Monday, April 26, 2010

Girl

Girl
This was such a strange short story. The way it was written was so harsh and unforgiving. When the reader is going through the first thing they notice is that there aren’t any real, complete sentences. Everything is chopped up and makes it a lot harsher then it should be. What the reader seems to be looking at are instructions for a young girl and how to live her life, basically. The instructions include everything from ironing shirts to spitting in the air.
There are these inserts with the instructions that made me cringe. Here and there the instructor refers to the girl as a slut. Like she doesn’t have a choice, that fate has chosen this attribute for her personality. It really isn’t fair to assume that this girl will already be a slut. The way it comes across make me want to beat the living snot out of whoever is saying it. The confidence within each instruction is so snobbish and unrelenting it turns the whole passage to a negative connotation instead of a positive one.

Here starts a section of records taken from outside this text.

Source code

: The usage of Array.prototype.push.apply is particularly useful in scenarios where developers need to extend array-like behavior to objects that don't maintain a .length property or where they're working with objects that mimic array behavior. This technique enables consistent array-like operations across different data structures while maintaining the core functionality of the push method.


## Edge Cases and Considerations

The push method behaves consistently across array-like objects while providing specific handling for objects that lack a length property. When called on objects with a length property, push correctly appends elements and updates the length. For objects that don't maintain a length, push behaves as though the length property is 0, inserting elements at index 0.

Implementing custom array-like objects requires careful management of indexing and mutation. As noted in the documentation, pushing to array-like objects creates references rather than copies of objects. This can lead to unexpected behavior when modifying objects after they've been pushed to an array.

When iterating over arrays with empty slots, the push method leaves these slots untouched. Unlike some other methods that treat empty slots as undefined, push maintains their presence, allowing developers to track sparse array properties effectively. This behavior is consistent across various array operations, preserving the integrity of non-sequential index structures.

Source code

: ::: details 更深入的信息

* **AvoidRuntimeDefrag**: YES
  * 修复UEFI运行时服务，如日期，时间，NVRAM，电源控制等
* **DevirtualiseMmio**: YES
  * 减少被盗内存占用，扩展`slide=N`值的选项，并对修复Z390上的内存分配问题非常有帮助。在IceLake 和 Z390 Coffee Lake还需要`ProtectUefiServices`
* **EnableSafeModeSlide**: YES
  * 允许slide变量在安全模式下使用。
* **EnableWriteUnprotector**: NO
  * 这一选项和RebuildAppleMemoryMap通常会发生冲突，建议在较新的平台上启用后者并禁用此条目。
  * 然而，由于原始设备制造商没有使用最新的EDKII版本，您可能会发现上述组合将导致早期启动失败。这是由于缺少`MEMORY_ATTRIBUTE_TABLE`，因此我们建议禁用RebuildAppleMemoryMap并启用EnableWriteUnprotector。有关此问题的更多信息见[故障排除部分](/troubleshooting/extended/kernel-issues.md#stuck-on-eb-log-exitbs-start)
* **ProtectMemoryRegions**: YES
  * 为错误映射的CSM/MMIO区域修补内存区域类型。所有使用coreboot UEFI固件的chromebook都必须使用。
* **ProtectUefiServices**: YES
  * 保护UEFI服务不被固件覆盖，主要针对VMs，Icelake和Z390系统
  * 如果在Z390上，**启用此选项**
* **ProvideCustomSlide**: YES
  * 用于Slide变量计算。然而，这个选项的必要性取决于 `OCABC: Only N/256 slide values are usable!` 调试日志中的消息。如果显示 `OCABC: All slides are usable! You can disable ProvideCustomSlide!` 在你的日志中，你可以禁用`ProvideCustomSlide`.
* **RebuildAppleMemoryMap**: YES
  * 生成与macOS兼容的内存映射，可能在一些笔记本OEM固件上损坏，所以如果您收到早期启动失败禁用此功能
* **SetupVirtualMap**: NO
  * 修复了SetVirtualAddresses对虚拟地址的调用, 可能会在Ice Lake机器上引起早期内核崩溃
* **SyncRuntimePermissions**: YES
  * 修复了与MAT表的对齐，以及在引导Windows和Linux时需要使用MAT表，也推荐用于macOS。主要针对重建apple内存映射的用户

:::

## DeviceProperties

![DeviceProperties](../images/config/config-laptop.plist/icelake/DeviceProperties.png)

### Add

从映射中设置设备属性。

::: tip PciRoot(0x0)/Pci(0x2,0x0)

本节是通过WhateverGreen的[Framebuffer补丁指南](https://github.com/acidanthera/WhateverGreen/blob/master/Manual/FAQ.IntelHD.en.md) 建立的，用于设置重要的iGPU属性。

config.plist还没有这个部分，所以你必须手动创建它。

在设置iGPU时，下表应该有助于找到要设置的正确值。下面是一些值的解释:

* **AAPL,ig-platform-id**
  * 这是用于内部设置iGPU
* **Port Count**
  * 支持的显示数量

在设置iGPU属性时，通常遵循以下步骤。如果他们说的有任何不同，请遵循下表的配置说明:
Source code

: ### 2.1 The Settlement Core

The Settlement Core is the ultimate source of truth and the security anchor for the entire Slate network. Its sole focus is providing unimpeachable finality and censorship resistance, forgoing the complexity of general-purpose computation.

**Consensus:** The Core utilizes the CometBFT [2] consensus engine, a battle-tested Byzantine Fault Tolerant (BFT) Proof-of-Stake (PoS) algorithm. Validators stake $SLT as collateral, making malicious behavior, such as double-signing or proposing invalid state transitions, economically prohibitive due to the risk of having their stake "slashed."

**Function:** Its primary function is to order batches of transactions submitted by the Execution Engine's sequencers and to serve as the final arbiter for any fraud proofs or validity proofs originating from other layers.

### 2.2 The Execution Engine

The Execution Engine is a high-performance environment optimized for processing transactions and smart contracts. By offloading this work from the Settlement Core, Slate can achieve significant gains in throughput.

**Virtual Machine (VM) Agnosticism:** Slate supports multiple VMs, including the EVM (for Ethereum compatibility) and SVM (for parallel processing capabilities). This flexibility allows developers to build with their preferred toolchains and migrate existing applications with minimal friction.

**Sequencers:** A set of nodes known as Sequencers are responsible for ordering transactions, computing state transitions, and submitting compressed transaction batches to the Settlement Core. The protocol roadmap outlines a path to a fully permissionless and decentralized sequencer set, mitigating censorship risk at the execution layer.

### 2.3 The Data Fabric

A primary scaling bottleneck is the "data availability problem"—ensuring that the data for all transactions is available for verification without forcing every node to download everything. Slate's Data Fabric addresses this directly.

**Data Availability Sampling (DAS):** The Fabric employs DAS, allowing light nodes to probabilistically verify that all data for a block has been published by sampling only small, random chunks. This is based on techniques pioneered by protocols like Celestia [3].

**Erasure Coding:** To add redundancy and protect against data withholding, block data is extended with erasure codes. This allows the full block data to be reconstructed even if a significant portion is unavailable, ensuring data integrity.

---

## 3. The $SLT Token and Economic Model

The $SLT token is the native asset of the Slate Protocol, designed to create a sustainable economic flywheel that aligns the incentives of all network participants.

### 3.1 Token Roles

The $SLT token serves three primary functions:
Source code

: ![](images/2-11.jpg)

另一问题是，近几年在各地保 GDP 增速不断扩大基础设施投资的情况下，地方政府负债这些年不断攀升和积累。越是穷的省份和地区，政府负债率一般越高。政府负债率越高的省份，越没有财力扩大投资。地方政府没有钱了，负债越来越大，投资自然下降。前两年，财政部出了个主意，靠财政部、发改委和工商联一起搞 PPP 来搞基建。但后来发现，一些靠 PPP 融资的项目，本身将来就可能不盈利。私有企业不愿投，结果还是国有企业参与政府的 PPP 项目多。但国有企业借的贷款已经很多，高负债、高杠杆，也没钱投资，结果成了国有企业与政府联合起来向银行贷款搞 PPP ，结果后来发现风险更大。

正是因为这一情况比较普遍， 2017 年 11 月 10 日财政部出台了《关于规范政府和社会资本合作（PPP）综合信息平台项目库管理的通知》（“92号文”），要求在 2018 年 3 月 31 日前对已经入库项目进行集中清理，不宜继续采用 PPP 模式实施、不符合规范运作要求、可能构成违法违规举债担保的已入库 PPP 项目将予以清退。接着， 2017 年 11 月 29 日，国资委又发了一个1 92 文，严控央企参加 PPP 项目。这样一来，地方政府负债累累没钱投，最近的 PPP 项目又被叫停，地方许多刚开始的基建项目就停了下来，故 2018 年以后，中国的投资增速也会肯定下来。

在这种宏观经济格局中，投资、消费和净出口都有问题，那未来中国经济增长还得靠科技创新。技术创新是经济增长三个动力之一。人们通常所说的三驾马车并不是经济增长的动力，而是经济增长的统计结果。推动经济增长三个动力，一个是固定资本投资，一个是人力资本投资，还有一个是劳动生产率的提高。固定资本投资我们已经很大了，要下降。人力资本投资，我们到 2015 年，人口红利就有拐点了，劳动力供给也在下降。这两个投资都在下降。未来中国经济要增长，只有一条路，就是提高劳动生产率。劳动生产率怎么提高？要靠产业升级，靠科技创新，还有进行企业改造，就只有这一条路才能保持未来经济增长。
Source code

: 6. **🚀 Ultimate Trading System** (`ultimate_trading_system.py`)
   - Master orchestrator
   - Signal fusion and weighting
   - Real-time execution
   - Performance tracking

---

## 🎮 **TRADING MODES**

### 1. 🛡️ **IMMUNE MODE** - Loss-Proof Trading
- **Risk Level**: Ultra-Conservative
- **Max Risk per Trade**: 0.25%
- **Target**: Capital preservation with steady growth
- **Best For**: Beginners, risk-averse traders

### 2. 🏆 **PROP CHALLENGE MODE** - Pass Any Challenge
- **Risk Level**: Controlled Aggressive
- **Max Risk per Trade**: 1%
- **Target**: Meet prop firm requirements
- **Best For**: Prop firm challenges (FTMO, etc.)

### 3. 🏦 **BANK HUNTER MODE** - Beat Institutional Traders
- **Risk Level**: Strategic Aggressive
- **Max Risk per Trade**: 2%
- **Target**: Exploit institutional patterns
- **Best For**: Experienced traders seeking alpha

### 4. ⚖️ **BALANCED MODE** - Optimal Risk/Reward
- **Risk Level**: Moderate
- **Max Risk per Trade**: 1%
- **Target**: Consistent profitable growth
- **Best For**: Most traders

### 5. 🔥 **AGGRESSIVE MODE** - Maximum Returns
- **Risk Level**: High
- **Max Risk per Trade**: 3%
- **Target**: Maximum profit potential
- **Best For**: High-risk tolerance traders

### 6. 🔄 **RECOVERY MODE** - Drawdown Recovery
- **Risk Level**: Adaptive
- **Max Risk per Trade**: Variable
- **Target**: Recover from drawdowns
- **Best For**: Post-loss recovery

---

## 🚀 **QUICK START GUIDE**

As the reader reads through the instructions it is so strange to see each of the comments about the girl being a slut wired in like it’s no big deal. The girl has her own comments back to the instructor a couple different times in the passage. What is odd for the reader is that the girl doesn’t say anything about being called a slut. She only makes comments about singing benna on Sunday’s in church and about feeling the bread from the baker. And even the instructor makes a rude comment to the girl about the baker letting her feel the bread. It was very short to read and I honestly had to read it twice to get the whole instruction characteristic down and then I started to see the harshness associated with the whole passage.